Once the data was loaded as text in Power BI Desktop I was able to change the data type back to date again, picking up the correct Locale information from my PC. Hardly ideal, but it is a workaround until this bug is fixed.
Re-point the Tables in the PBIX
There are a few ways you can do this, but the easiest way is to get under the hood into the code in Power Query. The process is to:
- Create a new connection to one of the entities in the new dataflow from Power BI desktop (get data\Power BI Dataflows). Repeat for all other tables.
- Then go into Power Query (edit queries) and select the Advanced Editor for the first new query, and copy the M code.
- Then go into the query for the original matching table, go into the Advanced Editor and replace the current code that exists with the new code.
- Repeat the cut and paste process for the other tables
- delete the duplicate queries (the new ones, not the original ones).
The advantages of using this approach include:
- Any calculated columns you have in the table will keep working
- There is no need to move any measures from the tables.
Note: You cannot simply delete the original tables and rename the new tables in Power Query and expect it to work. You must cut and paste the new code into the original table that you want to keep.
Publish the Workbook to PowerBI.com
One REALLY cool feature of dataflows is that I can now publish my PBIX file back to PowerBI.com, but it doesn’t need to be published into the same workspace that contains my dataflows.
For this demo, I published my updated version of my workbook to “My Workspace”, not to the myData workspace I created earlier.
Refresh Dataflows and Workbooks
The last thing I did was to set up scheduled refreshes for both the dataflows and the workbooks. Of course I need to set the scheduled refresh for the dataflow to run and complete first, followed by a refresh of the workbook.
Dataflows Refresh
I switched back to the dataflows workspace and selected schedule refresh.

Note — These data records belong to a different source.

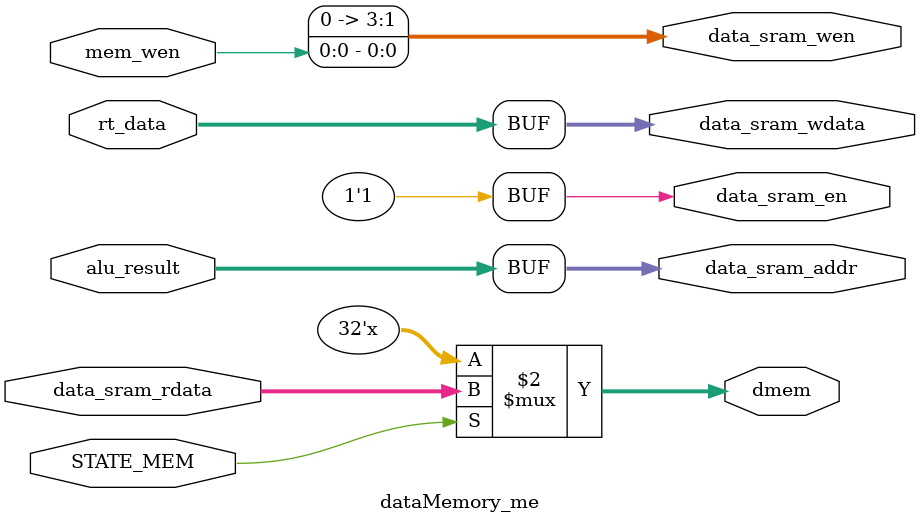
<source format=v>
module dataMemory_me (
    output data_sram_en,       // 数据存储器端口读/写使能
    output [3:0]     data_sram_wen,      // 数据存储器写使能      
    output [31:0]    data_sram_addr,     // 数据存储器读/写地址
    output [31:0]    data_sram_wdata,    // 写入数据存储器的数据
    input [31:0]     data_sram_rdata,    // 数据存储器读出的数据

    input [31:0] alu_result,

    input mem_wen,
    input [31:0] rt_data,
    input STATE_MEM,

    output reg [31:0] dmem
);

assign data_sram_en = 1'b1;
assign data_sram_wen = {3'b0, mem_wen};
assign data_sram_addr = alu_result;
assign data_sram_wdata = rt_data;

always @ (*) begin
    if (STATE_MEM) begin
        dmem <= data_sram_rdata;
    end
end

endmodule
</source>
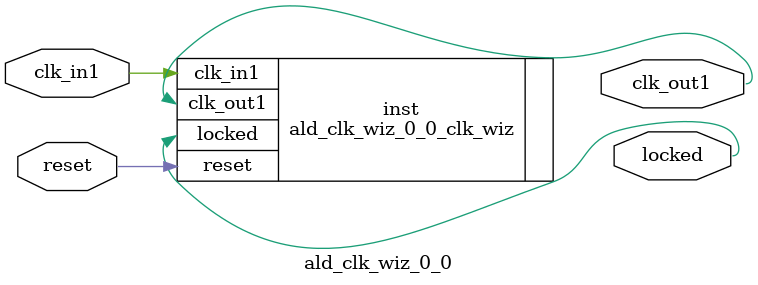
<source format=v>


`timescale 1ps/1ps

(* CORE_GENERATION_INFO = "ald_clk_wiz_0_0,clk_wiz_v6_0_2_0_0,{component_name=ald_clk_wiz_0_0,use_phase_alignment=true,use_min_o_jitter=false,use_max_i_jitter=false,use_dyn_phase_shift=false,use_inclk_switchover=false,use_dyn_reconfig=false,enable_axi=0,feedback_source=FDBK_AUTO,PRIMITIVE=PLL,num_out_clk=1,clkin1_period=8.000,clkin2_period=10.0,use_power_down=false,use_reset=true,use_locked=true,use_inclk_stopped=false,feedback_type=SINGLE,CLOCK_MGR_TYPE=NA,manual_override=false}" *)

module ald_clk_wiz_0_0 
 (
  // Clock out ports
  output        clk_out1,
  // Status and control signals
  input         reset,
  output        locked,
 // Clock in ports
  input         clk_in1
 );

  ald_clk_wiz_0_0_clk_wiz inst
  (
  // Clock out ports  
  .clk_out1(clk_out1),
  // Status and control signals               
  .reset(reset), 
  .locked(locked),
 // Clock in ports
  .clk_in1(clk_in1)
  );

endmodule

</source>
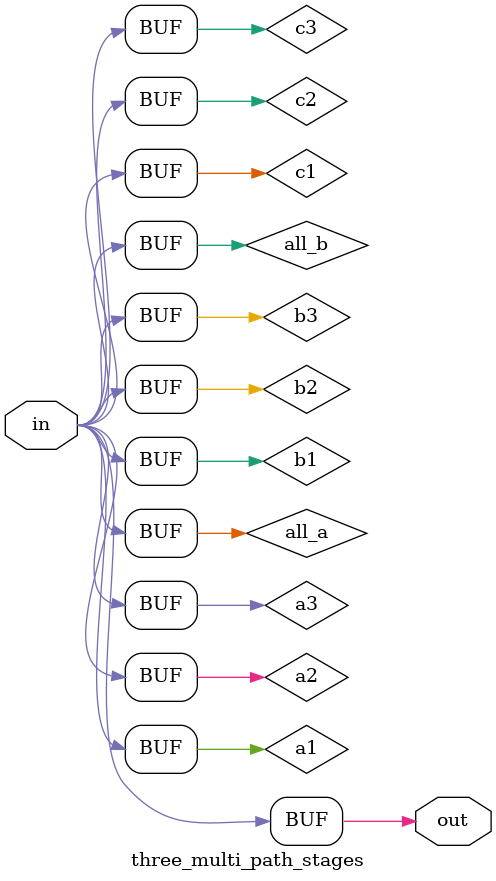
<source format=sv>
module three_multi_path_stages
  (
    input logic in,
    output logic out
  );

  logic a1, a2, a3;
  logic all_a;
  logic b1, b2, b3;
  logic all_b;
  logic c1, c2, c3;

  always_comb begin
    a1 = in;
    a2 = in;
    a3 = in;
  end

  assign all_a = a1 | a2 | a3;

  always_comb begin
    b1 = all_a;
    b2 = all_a;
    b3 = all_a;
  end

  assign all_b = b1 | b2 | b3;

  always_comb begin
    c1 = all_b;
    c2 = all_b;
    c3 = all_b;
  end

  assign out = c1 | c2 | c3;

endmodule

</source>
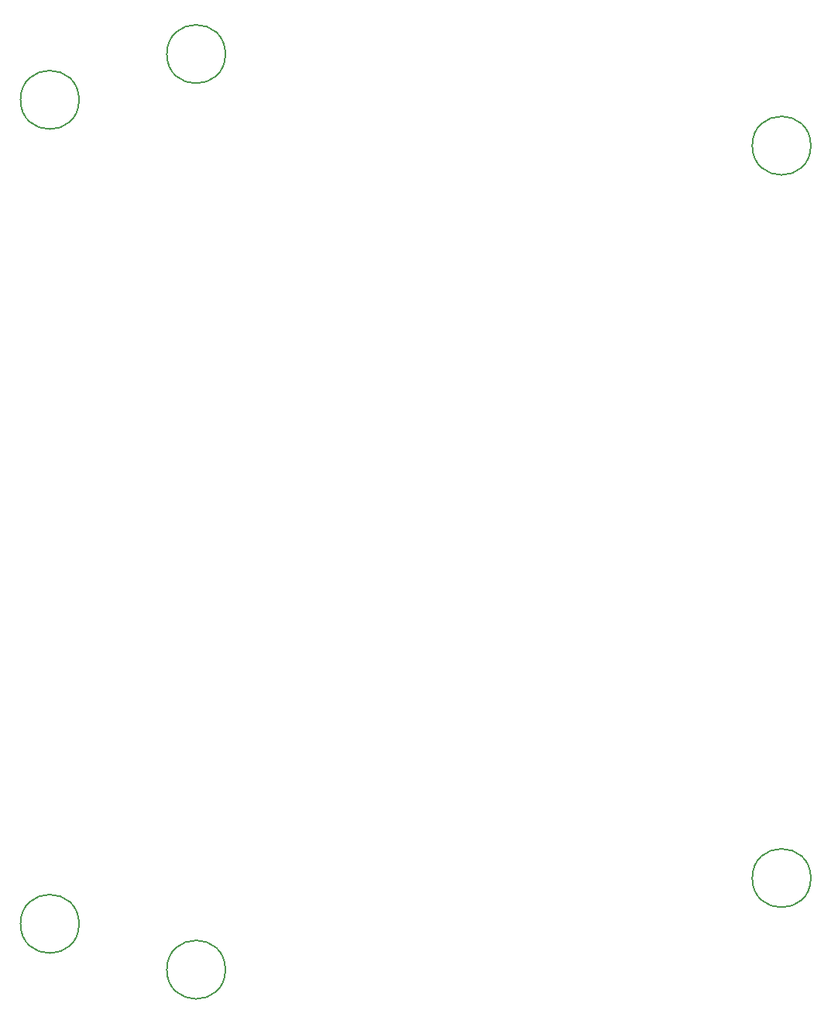
<source format=gbr>
%TF.GenerationSoftware,KiCad,Pcbnew,7.0.9*%
%TF.CreationDate,2024-12-19T20:14:40+09:00*%
%TF.ProjectId,04-PWR,30342d50-5752-42e6-9b69-6361645f7063,rev?*%
%TF.SameCoordinates,Original*%
%TF.FileFunction,Other,Comment*%
%FSLAX46Y46*%
G04 Gerber Fmt 4.6, Leading zero omitted, Abs format (unit mm)*
G04 Created by KiCad (PCBNEW 7.0.9) date 2024-12-19 20:14:40*
%MOMM*%
%LPD*%
G01*
G04 APERTURE LIST*
%ADD10C,0.150000*%
G04 APERTURE END LIST*
D10*
%TO.C,H1*%
X99200000Y-150000000D02*
G75*
G03*
X99200000Y-150000000I-3200000J0D01*
G01*
%TO.C,REF\u002A\u002A*%
X163200000Y-140000000D02*
G75*
G03*
X163200000Y-140000000I-3200000J0D01*
G01*
X83200000Y-55000000D02*
G75*
G03*
X83200000Y-55000000I-3200000J0D01*
G01*
X163200000Y-60000000D02*
G75*
G03*
X163200000Y-60000000I-3200000J0D01*
G01*
X83200000Y-145000000D02*
G75*
G03*
X83200000Y-145000000I-3200000J0D01*
G01*
%TO.C,H2*%
X99200000Y-50000000D02*
G75*
G03*
X99200000Y-50000000I-3200000J0D01*
G01*
%TD*%
M02*

</source>
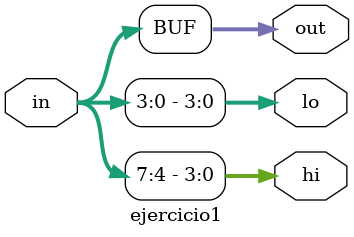
<source format=v>
module ejercicio1 (input [7:0] in, output [3:0] hi, output [3:0] lo, output [7:0] out);
  
  
  assign out = in;
  assign lo = in [3:0];
  assign hi = in [7:4];
  
  
endmodule

</source>
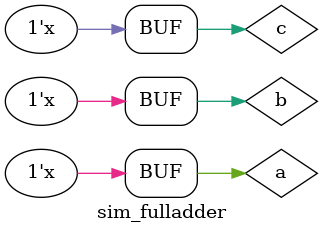
<source format=v>
`timescale 1ns / 1ps


module sim_fulladder( );
reg a,b,c;
wire S,C;
fulladder fa1(a,b,c,C,S);
initial
    begin
        a=0;b=0;c=0;
    end
always #10{a,b,c}={a,b,c}+1;
endmodule

</source>
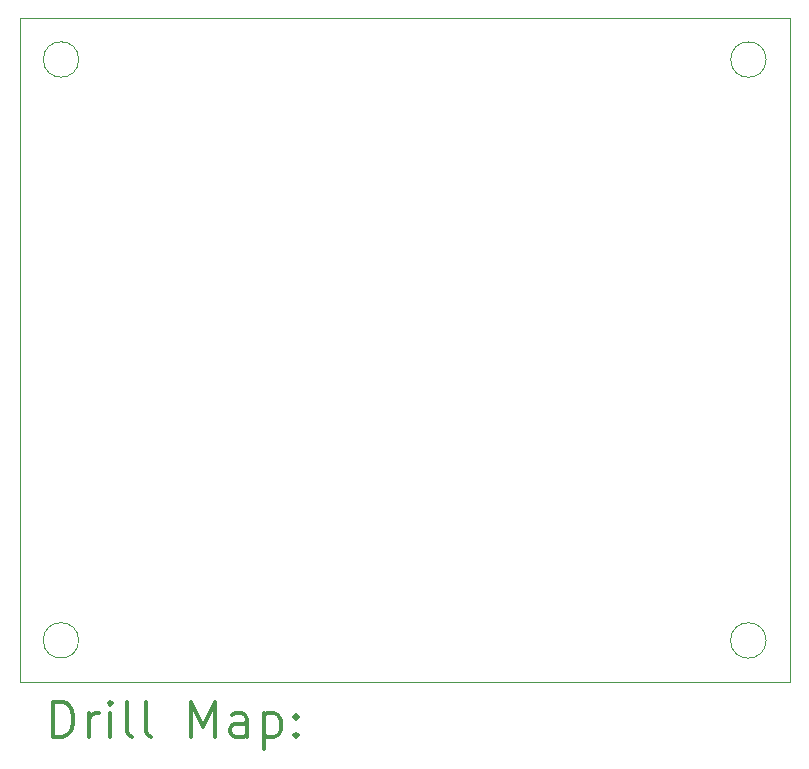
<source format=gbr>
%FSLAX45Y45*%
G04 Gerber Fmt 4.5, Leading zero omitted, Abs format (unit mm)*
G04 Created by KiCad (PCBNEW (5.1.7)-1) date 2020-10-28 11:10:14*
%MOMM*%
%LPD*%
G01*
G04 APERTURE LIST*
%TA.AperFunction,Profile*%
%ADD10C,0.050000*%
%TD*%
%ADD11C,0.200000*%
%ADD12C,0.300000*%
G04 APERTURE END LIST*
D10*
X16320000Y-4731000D02*
G75*
G03*
X16320000Y-4731000I-150000J0D01*
G01*
X16319000Y-9649000D02*
G75*
G03*
X16319000Y-9649000I-150000J0D01*
G01*
X10499000Y-9648000D02*
G75*
G03*
X10499000Y-9648000I-150000J0D01*
G01*
X10500000Y-4730000D02*
G75*
G03*
X10500000Y-4730000I-150000J0D01*
G01*
X16520000Y-9999000D02*
X9999000Y-9999000D01*
X16520000Y-4380000D02*
X16520000Y-9999000D01*
X9999000Y-4380000D02*
X16520000Y-4380000D01*
X9999000Y-9999000D02*
X9999000Y-4380000D01*
D11*
D12*
X10282928Y-10467214D02*
X10282928Y-10167214D01*
X10354357Y-10167214D01*
X10397214Y-10181500D01*
X10425786Y-10210072D01*
X10440071Y-10238643D01*
X10454357Y-10295786D01*
X10454357Y-10338643D01*
X10440071Y-10395786D01*
X10425786Y-10424357D01*
X10397214Y-10452929D01*
X10354357Y-10467214D01*
X10282928Y-10467214D01*
X10582928Y-10467214D02*
X10582928Y-10267214D01*
X10582928Y-10324357D02*
X10597214Y-10295786D01*
X10611500Y-10281500D01*
X10640071Y-10267214D01*
X10668643Y-10267214D01*
X10768643Y-10467214D02*
X10768643Y-10267214D01*
X10768643Y-10167214D02*
X10754357Y-10181500D01*
X10768643Y-10195786D01*
X10782928Y-10181500D01*
X10768643Y-10167214D01*
X10768643Y-10195786D01*
X10954357Y-10467214D02*
X10925786Y-10452929D01*
X10911500Y-10424357D01*
X10911500Y-10167214D01*
X11111500Y-10467214D02*
X11082928Y-10452929D01*
X11068643Y-10424357D01*
X11068643Y-10167214D01*
X11454357Y-10467214D02*
X11454357Y-10167214D01*
X11554357Y-10381500D01*
X11654357Y-10167214D01*
X11654357Y-10467214D01*
X11925786Y-10467214D02*
X11925786Y-10310072D01*
X11911500Y-10281500D01*
X11882928Y-10267214D01*
X11825786Y-10267214D01*
X11797214Y-10281500D01*
X11925786Y-10452929D02*
X11897214Y-10467214D01*
X11825786Y-10467214D01*
X11797214Y-10452929D01*
X11782928Y-10424357D01*
X11782928Y-10395786D01*
X11797214Y-10367214D01*
X11825786Y-10352929D01*
X11897214Y-10352929D01*
X11925786Y-10338643D01*
X12068643Y-10267214D02*
X12068643Y-10567214D01*
X12068643Y-10281500D02*
X12097214Y-10267214D01*
X12154357Y-10267214D01*
X12182928Y-10281500D01*
X12197214Y-10295786D01*
X12211500Y-10324357D01*
X12211500Y-10410072D01*
X12197214Y-10438643D01*
X12182928Y-10452929D01*
X12154357Y-10467214D01*
X12097214Y-10467214D01*
X12068643Y-10452929D01*
X12340071Y-10438643D02*
X12354357Y-10452929D01*
X12340071Y-10467214D01*
X12325786Y-10452929D01*
X12340071Y-10438643D01*
X12340071Y-10467214D01*
X12340071Y-10281500D02*
X12354357Y-10295786D01*
X12340071Y-10310072D01*
X12325786Y-10295786D01*
X12340071Y-10281500D01*
X12340071Y-10310072D01*
M02*

</source>
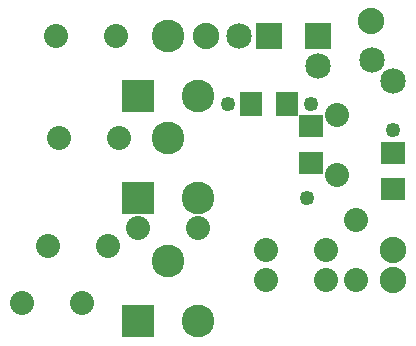
<source format=gbs>
G04 MADE WITH FRITZING*
G04 WWW.FRITZING.ORG*
G04 DOUBLE SIDED*
G04 HOLES PLATED*
G04 CONTOUR ON CENTER OF CONTOUR VECTOR*
%ASAXBY*%
%FSLAX23Y23*%
%MOIN*%
%OFA0B0*%
%SFA1.0B1.0*%
%ADD10C,0.088000*%
%ADD11C,0.080000*%
%ADD12C,0.085000*%
%ADD13C,0.109000*%
%ADD14C,0.049370*%
%ADD15R,0.085000X0.085000*%
%ADD16R,0.109000X0.109000*%
%ADD17R,0.084803X0.072992*%
%ADD18R,0.072992X0.084803*%
%ADD19C,0.030000*%
%LNMASK0*%
G90*
G70*
G54D10*
X1323Y239D03*
X1323Y339D03*
G54D11*
X1198Y439D03*
X1198Y239D03*
X898Y239D03*
X1098Y239D03*
X1098Y339D03*
X898Y339D03*
G54D12*
X1073Y1052D03*
X1073Y952D03*
X911Y1052D03*
X811Y1052D03*
G54D13*
X673Y514D03*
X473Y514D03*
X573Y714D03*
X673Y102D03*
X473Y102D03*
X573Y302D03*
X673Y852D03*
X473Y852D03*
X573Y1052D03*
G54D11*
X198Y1052D03*
X398Y1052D03*
X1136Y589D03*
X1136Y789D03*
X211Y714D03*
X411Y714D03*
X173Y352D03*
X373Y352D03*
X473Y414D03*
X673Y414D03*
X86Y164D03*
X286Y164D03*
G54D12*
X1252Y972D03*
X1323Y902D03*
G54D10*
X1248Y1102D03*
G54D14*
X1048Y827D03*
X773Y827D03*
X1036Y514D03*
X1323Y739D03*
G54D10*
X698Y1052D03*
G54D15*
X1073Y1052D03*
X911Y1052D03*
G54D16*
X473Y514D03*
X473Y102D03*
X473Y852D03*
G54D17*
X1048Y630D03*
X1048Y752D03*
G54D18*
X970Y827D03*
X848Y827D03*
G54D17*
X1323Y542D03*
X1323Y664D03*
G54D19*
G36*
X1291Y972D02*
X1252Y934D01*
X1214Y972D01*
X1252Y1011D01*
X1291Y972D01*
G37*
D02*
G04 End of Mask0*
M02*
</source>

I set the schedule to refresh each day at 8:00 am
I then switched back to My Workspace and did the same thing with the workbook dataset
Before moving on, I had to set up my credentials.
I clicked “edit credentials”. The following window popped up. First I was confused about this as I was trying to edit the data in the first 2 text boxes, but that is not what is needed. Just click “sign in” and then log into your account.
After logging in, I was able to schedule the dataset refresh. I set it to 8:30 am giving the dataflow enough time to refresh first.
Benefits
The benefits of doing it this way include.
- You have 1 master query for each table.
- You can load these tables into multiple workbooks reusing a common source.
- If you need to edit the query, you edit it in one place and it will flow through to every workbook.
- Other people can use the same queries (as long as they are given access to the workspace containing the dataflows.
- There is one version of the truth.
- Dataflows can use traditional data warehouses as the source, but can also use Excel spreadsheets and CSV files too. In this sense, dataflows can extend the concept of an enterprise data warehouse to a broader set of data including data not managed by IT.
- There are performance benefits against the gateway, as the gateway is only used once per query instead of potentially many times.
What do you think?
I would love to hear what you think about setting up your queries this way. Do you agree it is a good approach? What other benefits do you see?